さらに、戦略的な外国人選手の獲得もリーグの魅力を高める重要な要素だ。Jリーグは外国人枠(5人+AFC枠1人)を活用し、コストパフォーマンスの高い選手を獲得している。2018年にヴィッセル神戸は元スペイン代表MFアンドレス・イニエスタを獲得し注目度を高め、その年俸以上のPR効果を発揮した。こうした名選手はピッチ内外で若手に影響を与え、リーグの魅力を向上させる。ただし、外国人依存度があまりにも高まると、中東同様に若手育成が滞るリスクがあるため、日本人選手とのバランスが重要だ。

Jリーグも通ってきた道
中東の金満補強は、オイルマネーと国家戦略に支えられ、当面は続くだろう。しかし、原油価格の変動や若手育成の停滞、国際的批判などの要素は、長い目で見ればリスクとなり得る。
欧州クラブはFFPとアカデミー強化で対抗し、Jリーグは育成力と地域密着を武器に独自の道を進むべきだ。特にJリーグは、欧州への選手輸出を加速し移籍金ビジネスを確立させ、来2026年に控えたW杯北中米大会での活躍を通じてブランド価値を世界に示すチャンスを迎えている。
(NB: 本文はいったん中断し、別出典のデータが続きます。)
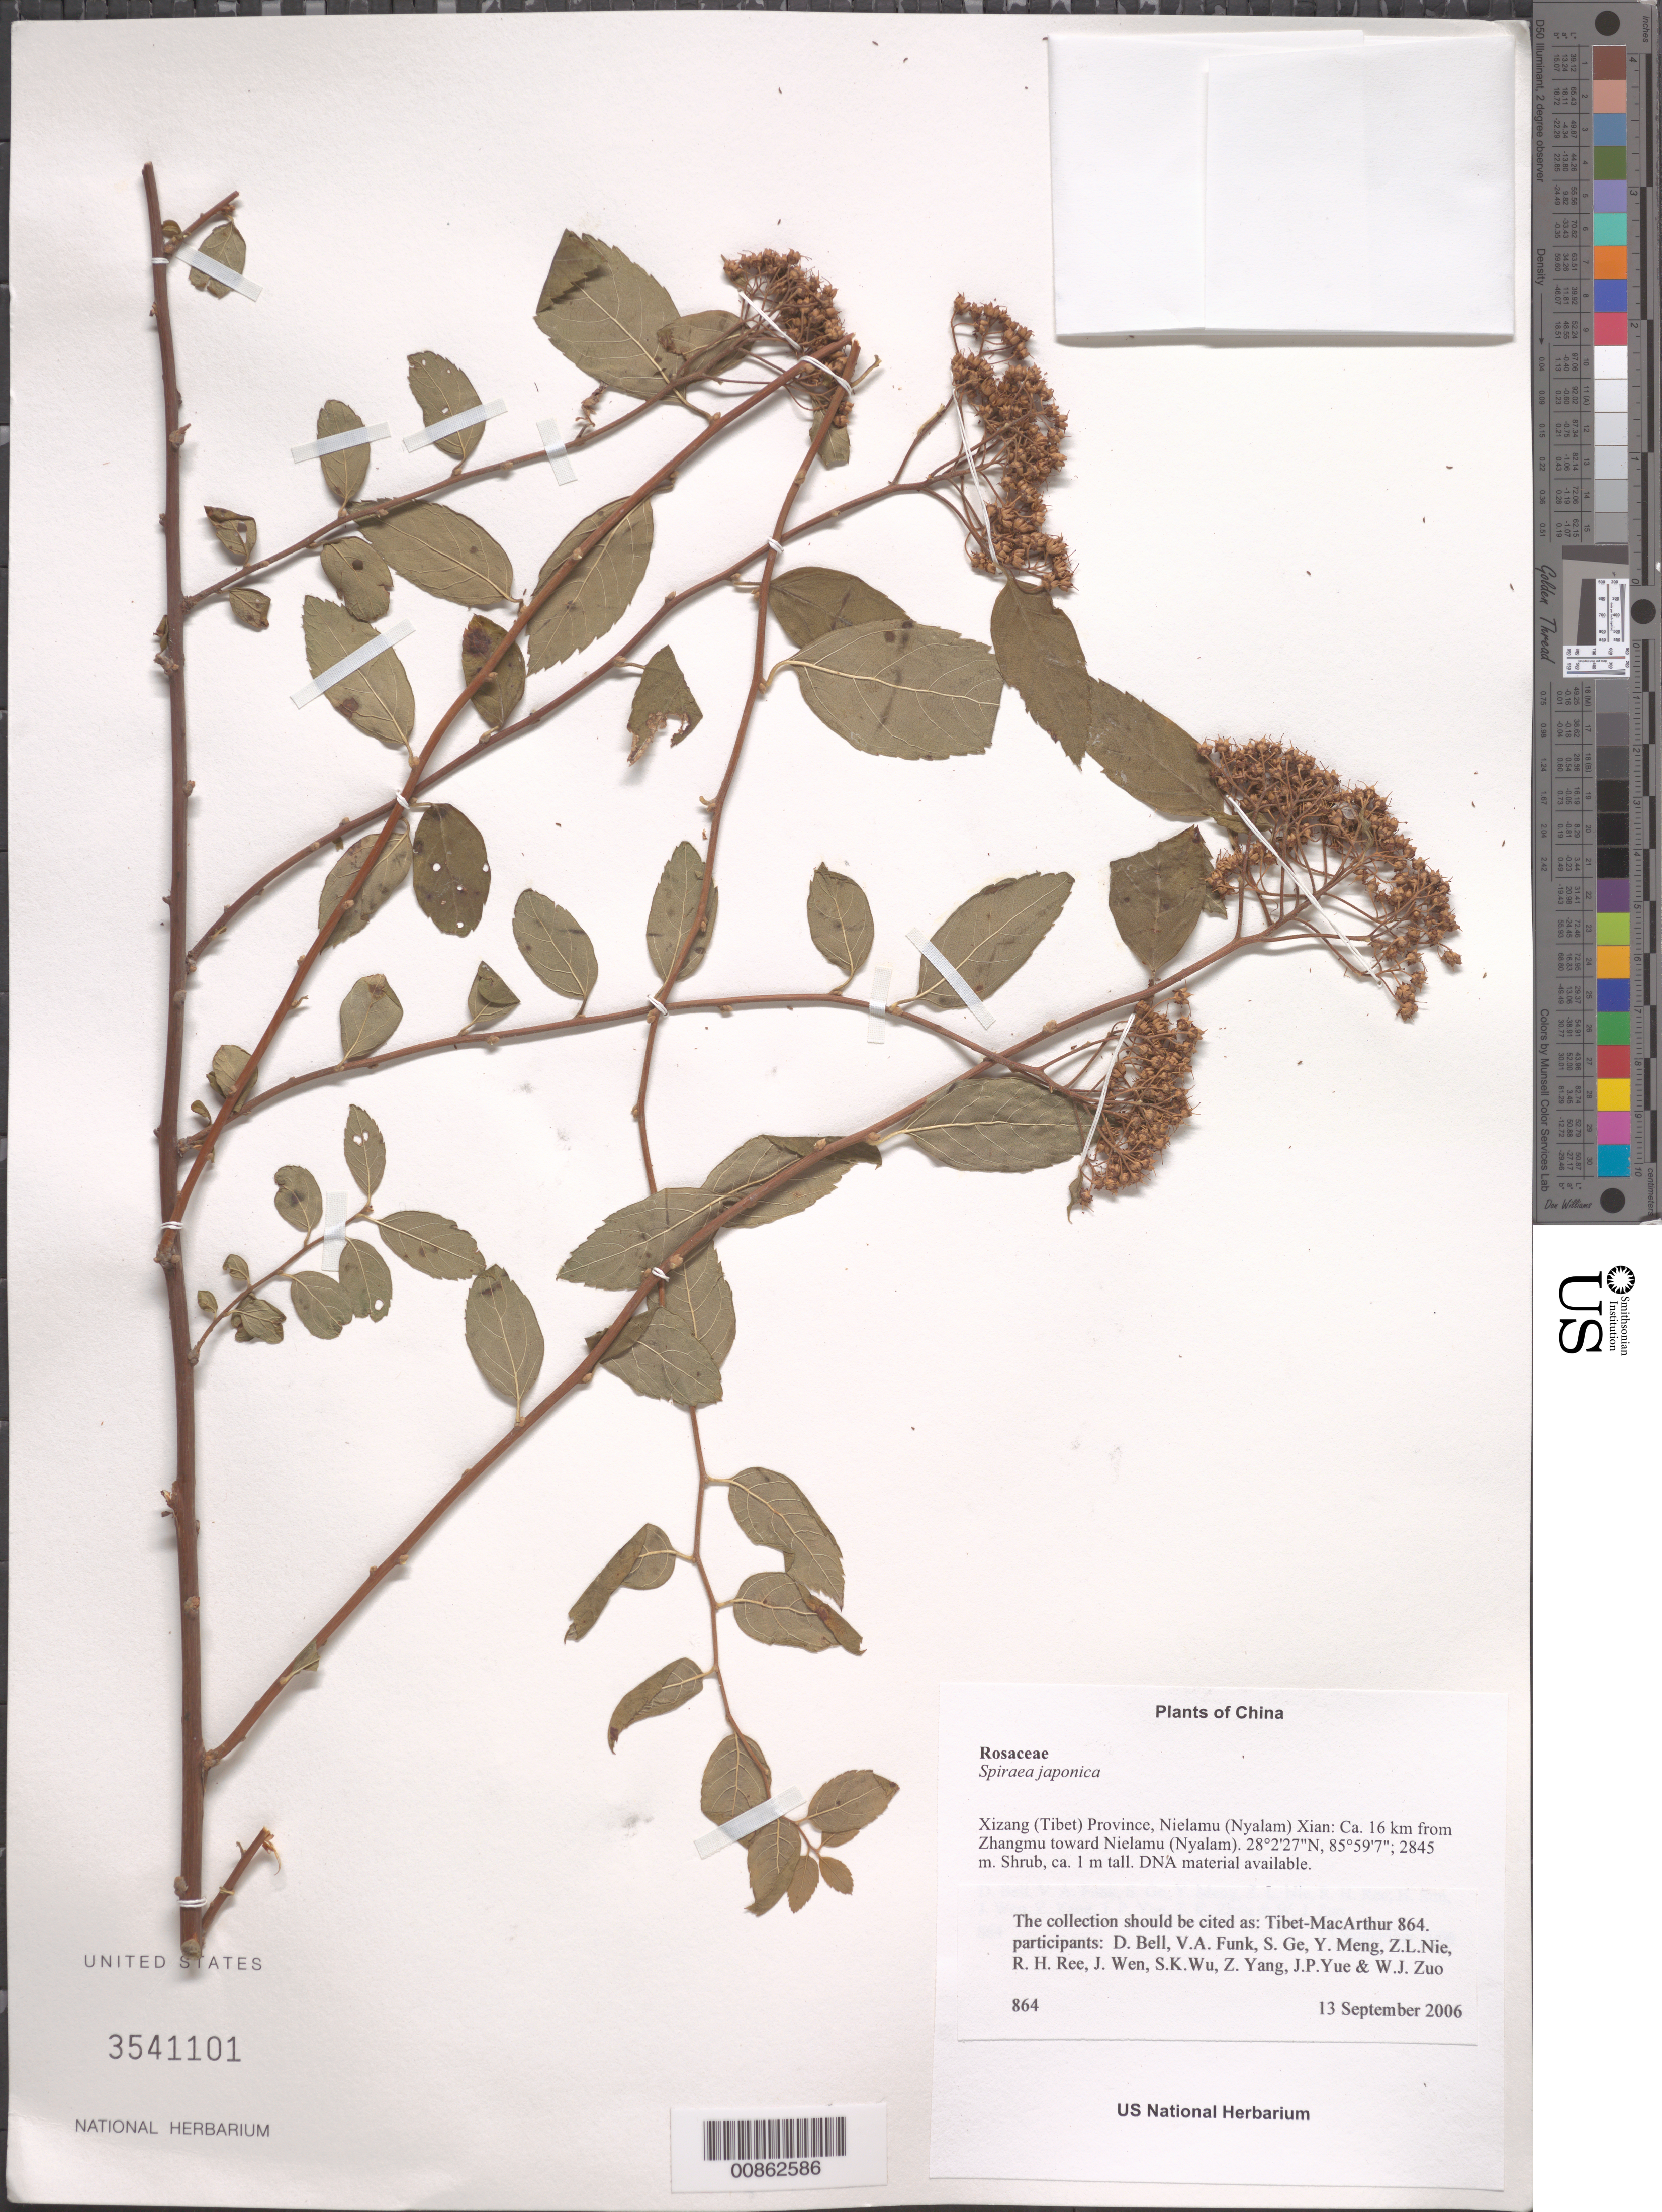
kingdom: Plantae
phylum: Tracheophyta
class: Magnoliopsida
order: Rosales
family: Rosaceae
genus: Spiraea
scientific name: Spiraea japonica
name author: L. f.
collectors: Tibet-MacArthur, D. A. Bell, V. Funk, S. Ge, Y. Meng, Z. Nie, R. Ree, H. Sun, J. Wen, Z. Yang, J. Yue, Z. Zhou & W. Zuo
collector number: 864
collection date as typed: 13 Sep 2006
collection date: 2006-09-13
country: China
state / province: Xizang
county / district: Nielamu (Nyalam) Xian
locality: Ca. 16 km from Zhangmu toward Nielamu (Nyalam).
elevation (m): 2845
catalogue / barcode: US 3541101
1993年5月15日に創立されたJリーグは、当初こそジーコやリネカーら世界的スターの参戦で話題を集めたが、「年金リーグ」と揶揄される一面もあった。バブル崩壊の影響で多くの外国人選手が次々と帰国し、潮が引くように観客動員も低迷した過去がある。
また、現在注目を集めているサウジアラビア、カタール、UAEの各代表チームの中で、W杯アジア最終予選でグループ上位2位に入り本戦出場を決めた国は1つもない(3か国ともプレーオフ進出)。現時点では、豊富な資金投入が代表チームの強化に直結しているとは言い難い。
中東のサッカー投資が一過性に終わるのか、あるいは世界の一大勢力となるのか。その行方は、国家と中東各国リーグのブランディング戦略にかかっている。